**What to do**
Would you reproduce exactly the lines below from the one holding "Hair Transplant" through the one holding "issues. But today, one-day strikes with the", inclusive, and no others?

[Items from a dataset]
----------

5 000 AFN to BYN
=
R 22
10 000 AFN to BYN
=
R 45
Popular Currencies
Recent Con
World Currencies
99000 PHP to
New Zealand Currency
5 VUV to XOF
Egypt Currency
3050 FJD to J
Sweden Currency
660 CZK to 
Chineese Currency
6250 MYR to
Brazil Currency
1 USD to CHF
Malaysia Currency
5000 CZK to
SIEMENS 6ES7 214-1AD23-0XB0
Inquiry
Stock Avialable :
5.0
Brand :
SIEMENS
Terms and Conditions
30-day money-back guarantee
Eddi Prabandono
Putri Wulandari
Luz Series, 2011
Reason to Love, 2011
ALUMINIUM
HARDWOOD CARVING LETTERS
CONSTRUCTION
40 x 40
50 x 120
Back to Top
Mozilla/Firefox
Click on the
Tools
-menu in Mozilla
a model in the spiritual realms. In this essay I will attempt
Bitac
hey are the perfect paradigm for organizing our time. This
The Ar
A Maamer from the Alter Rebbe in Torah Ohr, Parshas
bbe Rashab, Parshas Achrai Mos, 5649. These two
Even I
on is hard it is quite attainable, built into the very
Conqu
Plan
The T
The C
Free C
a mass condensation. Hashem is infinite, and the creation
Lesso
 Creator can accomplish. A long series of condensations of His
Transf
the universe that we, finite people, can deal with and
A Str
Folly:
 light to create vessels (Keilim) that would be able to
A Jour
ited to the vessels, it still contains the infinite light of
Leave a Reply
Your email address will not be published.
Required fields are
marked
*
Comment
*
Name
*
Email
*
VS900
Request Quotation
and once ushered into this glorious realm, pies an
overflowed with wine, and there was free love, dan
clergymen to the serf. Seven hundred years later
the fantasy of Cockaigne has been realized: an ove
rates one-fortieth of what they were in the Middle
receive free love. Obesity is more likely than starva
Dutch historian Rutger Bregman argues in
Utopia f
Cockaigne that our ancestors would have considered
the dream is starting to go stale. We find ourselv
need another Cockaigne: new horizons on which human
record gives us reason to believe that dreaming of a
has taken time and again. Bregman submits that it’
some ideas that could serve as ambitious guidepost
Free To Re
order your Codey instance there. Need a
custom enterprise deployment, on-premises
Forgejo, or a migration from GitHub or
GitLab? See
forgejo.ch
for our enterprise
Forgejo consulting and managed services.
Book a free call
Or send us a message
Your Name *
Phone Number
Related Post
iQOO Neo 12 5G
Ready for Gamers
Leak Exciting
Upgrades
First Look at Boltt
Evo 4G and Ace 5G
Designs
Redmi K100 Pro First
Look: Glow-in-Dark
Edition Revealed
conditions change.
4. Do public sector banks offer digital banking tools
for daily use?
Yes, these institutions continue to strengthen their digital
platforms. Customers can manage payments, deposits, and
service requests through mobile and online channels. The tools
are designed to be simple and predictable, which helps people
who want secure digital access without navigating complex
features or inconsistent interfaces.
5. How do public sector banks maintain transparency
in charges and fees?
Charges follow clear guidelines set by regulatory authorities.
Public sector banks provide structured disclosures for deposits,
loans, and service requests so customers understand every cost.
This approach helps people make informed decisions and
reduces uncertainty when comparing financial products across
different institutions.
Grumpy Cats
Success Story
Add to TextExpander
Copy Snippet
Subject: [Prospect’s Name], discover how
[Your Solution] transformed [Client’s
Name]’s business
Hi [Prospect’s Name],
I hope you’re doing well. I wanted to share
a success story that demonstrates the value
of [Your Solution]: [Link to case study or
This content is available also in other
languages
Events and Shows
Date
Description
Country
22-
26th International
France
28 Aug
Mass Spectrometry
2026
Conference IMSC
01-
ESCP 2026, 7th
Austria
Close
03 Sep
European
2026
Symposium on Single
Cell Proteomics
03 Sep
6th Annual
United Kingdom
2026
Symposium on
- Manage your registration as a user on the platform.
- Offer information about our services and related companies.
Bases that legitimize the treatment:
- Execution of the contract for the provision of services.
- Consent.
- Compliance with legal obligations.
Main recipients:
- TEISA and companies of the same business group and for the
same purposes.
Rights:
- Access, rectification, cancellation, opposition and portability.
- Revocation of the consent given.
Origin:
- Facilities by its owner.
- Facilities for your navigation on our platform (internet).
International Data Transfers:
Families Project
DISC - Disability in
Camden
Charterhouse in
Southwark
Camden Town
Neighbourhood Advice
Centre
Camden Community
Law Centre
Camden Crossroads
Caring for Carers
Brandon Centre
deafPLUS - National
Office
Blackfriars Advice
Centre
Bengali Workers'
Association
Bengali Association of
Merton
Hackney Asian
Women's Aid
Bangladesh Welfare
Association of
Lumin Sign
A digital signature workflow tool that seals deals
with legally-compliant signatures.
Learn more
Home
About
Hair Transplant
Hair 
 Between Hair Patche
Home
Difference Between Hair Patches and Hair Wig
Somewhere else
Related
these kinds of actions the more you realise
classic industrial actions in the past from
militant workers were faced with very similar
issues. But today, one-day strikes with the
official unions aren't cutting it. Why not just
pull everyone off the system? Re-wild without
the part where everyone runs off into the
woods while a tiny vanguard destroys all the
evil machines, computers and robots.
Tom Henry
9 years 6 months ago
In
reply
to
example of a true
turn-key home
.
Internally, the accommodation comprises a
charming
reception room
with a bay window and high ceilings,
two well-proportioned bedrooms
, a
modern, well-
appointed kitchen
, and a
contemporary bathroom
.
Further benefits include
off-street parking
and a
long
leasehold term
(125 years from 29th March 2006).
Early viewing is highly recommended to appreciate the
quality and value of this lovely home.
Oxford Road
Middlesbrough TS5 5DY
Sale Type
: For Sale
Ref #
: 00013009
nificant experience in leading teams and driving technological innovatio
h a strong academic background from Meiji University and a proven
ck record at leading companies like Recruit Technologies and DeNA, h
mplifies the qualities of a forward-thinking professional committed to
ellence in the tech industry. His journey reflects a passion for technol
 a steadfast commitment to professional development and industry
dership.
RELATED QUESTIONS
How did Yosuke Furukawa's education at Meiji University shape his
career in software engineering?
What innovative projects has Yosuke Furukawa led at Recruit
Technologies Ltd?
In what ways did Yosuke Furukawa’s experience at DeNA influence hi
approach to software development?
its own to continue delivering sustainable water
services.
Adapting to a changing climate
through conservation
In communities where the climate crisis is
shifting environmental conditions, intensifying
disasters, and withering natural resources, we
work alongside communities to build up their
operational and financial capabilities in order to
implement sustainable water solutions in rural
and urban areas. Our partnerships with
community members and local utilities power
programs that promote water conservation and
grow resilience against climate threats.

----------

**Written reply**
Hair Transplant
Hair 
 Between Hair Patche
Home
Difference Between Hair Patches and Hair Wig
Somewhere else
Related
these kinds of actions the more you realise
classic industrial actions in the past from
militant workers were faced with very similar
issues. But today, one-day strikes with the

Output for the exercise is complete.